#### PROBLEM 1:
Copy out the saved data entries listing exactly, from the line containing "MILOS KONAKOV: BIZTOS VAGYOK" down to the line containing "will change your life.", keeping both of those lines. Leave the pictures out of your copy.

#### PAGE EXCERPT:

+-------+

How to Stop an Invasion of the Easiest Fish in the World to Catch
I leaned over the bow of a speeding boat with a long-handled net in
my hands. The muddy water of a tributary of the Missouri River splashed
my face. A fat, silver fish, as long as my arm, leapt out of the water
as I lunged for it with the net. I missed, but it didn’t matter. The
fish launched straight over my head and into the boat’s deep metal bin
made to hold the catch of the day.
This was the easiest fish I ever caught in my life, but it wasn’t
exceptional. A dozen more voluntarily followed it into the boat without
any encouragement on the part of yours truly.
These fish were silver carp, an invasive species from Asia that has
been trashing ecosystems and fisheries throughout the Missouri and
Mississippi river systems. Reaching up the Illinois and Des Plaines
rivers to only a short distance from Lake Michigan, the species is
considered the No. 1 threat to the Great Lakes if it manages to get in.
More than $200 million has been budgeted to prevent it from entering the
Great Lakes. But perhaps the real question should be why there has been
so much hand-wringing over what to do about a fish that literally jumps
into fishing boats.
The silver carp was deliberately brought to the United States during
the 1970s to help clean up pollution in fish farms. They weren’t
expected to escape, and at the time it was believed that the fish
couldn’t successfully reproduce in American waters. As it happened,
silver carp can make it just fine in the wild.
The carp’s advantage is in its method of eating. While it is capable
of feeding conventionally through its mouth, every silver carp also has
sponge-like pads on its gills that filter out tiny zooplankton and
phytoplankton and use this material as food. The principle is similar to
feeding in baleen whales. Every time this fish breathes, it eats. When
water is polluted with excessive phosphates and organic material, that
pollution helps plankton thrive, and the carp eat the plankton.
Baby silver carp hide in thick cover and grow bigger and bigger until
there isn’t anything around except for a bald eagle that could even
consider tackling them. Carp weighing 50 pounds are not unusual on the
Missouri River.
Because they eat so low on the food chain, silver carp disrupt the
food supply of everything else in the water. The total biomass of some
stretches of river now consists of up to 95 percent invasive carp.

+-------+

#### PROBLEM 2:
According to the passage on silver carp, in which decade were the fish deliberately brought to the United States?

Saved data entries:

+-------+

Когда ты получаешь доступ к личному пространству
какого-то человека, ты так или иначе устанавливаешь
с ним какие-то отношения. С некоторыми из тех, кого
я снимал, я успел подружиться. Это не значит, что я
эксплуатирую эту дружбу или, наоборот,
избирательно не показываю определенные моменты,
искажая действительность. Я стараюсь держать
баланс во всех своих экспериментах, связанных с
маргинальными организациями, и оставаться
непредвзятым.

+-------+

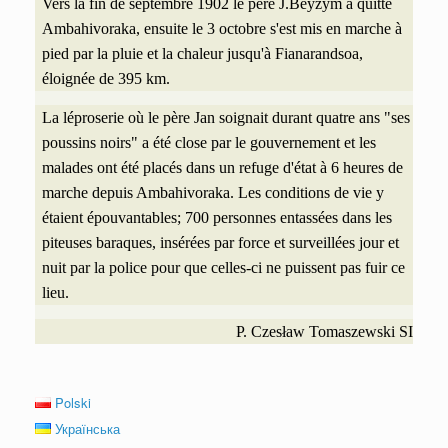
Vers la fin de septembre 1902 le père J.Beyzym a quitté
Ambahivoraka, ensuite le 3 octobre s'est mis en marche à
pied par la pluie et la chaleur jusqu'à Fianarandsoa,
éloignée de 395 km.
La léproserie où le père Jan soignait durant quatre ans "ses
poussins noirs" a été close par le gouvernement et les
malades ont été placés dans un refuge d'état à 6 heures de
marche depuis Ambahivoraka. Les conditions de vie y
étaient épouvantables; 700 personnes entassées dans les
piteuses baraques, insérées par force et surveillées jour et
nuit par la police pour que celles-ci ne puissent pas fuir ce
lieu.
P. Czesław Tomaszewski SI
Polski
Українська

+-------+

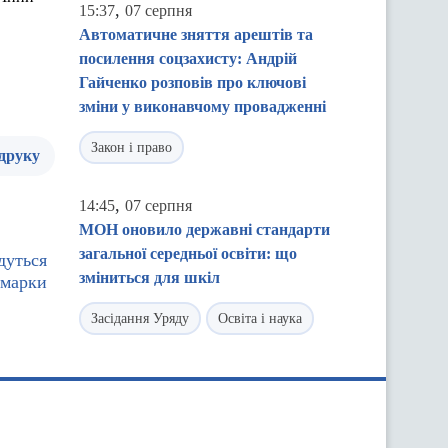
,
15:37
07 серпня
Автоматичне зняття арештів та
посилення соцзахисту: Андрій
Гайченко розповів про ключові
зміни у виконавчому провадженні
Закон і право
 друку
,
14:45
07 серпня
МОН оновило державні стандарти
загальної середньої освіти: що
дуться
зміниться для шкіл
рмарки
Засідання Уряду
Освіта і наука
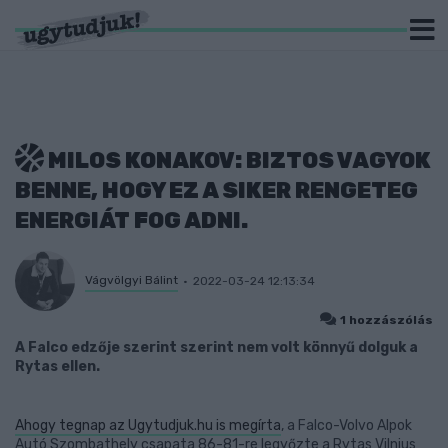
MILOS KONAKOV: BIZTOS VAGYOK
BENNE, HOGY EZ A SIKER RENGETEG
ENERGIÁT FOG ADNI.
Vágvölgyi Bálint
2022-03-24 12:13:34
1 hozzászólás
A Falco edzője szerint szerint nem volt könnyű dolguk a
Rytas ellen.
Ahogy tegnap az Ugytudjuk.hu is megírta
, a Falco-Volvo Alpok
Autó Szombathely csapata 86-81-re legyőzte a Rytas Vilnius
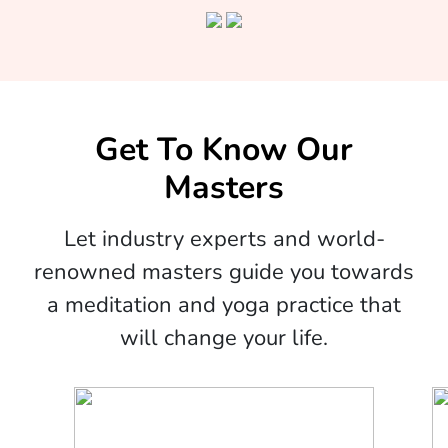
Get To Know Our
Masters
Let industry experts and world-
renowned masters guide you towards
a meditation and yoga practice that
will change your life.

+-------+

#### WORKED SOLUTION 1:
MILOS KONAKOV: BIZTOS VAGYOK
BENNE, HOGY EZ A SIKER RENGETEG
ENERGIÁT FOG ADNI.
Vágvölgyi Bálint
2022-03-24 12:13:34
1 hozzászólás
A Falco edzője szerint szerint nem volt könnyű dolguk a
Rytas ellen.
Ahogy tegnap az Ugytudjuk.hu is megírta
, a Falco-Volvo Alpok
Autó Szombathely csapata 86-81-re legyőzte a Rytas Vilnius
Get To Know Our
Masters
Let industry experts and world-
renowned masters guide you towards
a meditation and yoga practice that
will change your life.

#### WORKED SOLUTION 2:
The 1970s.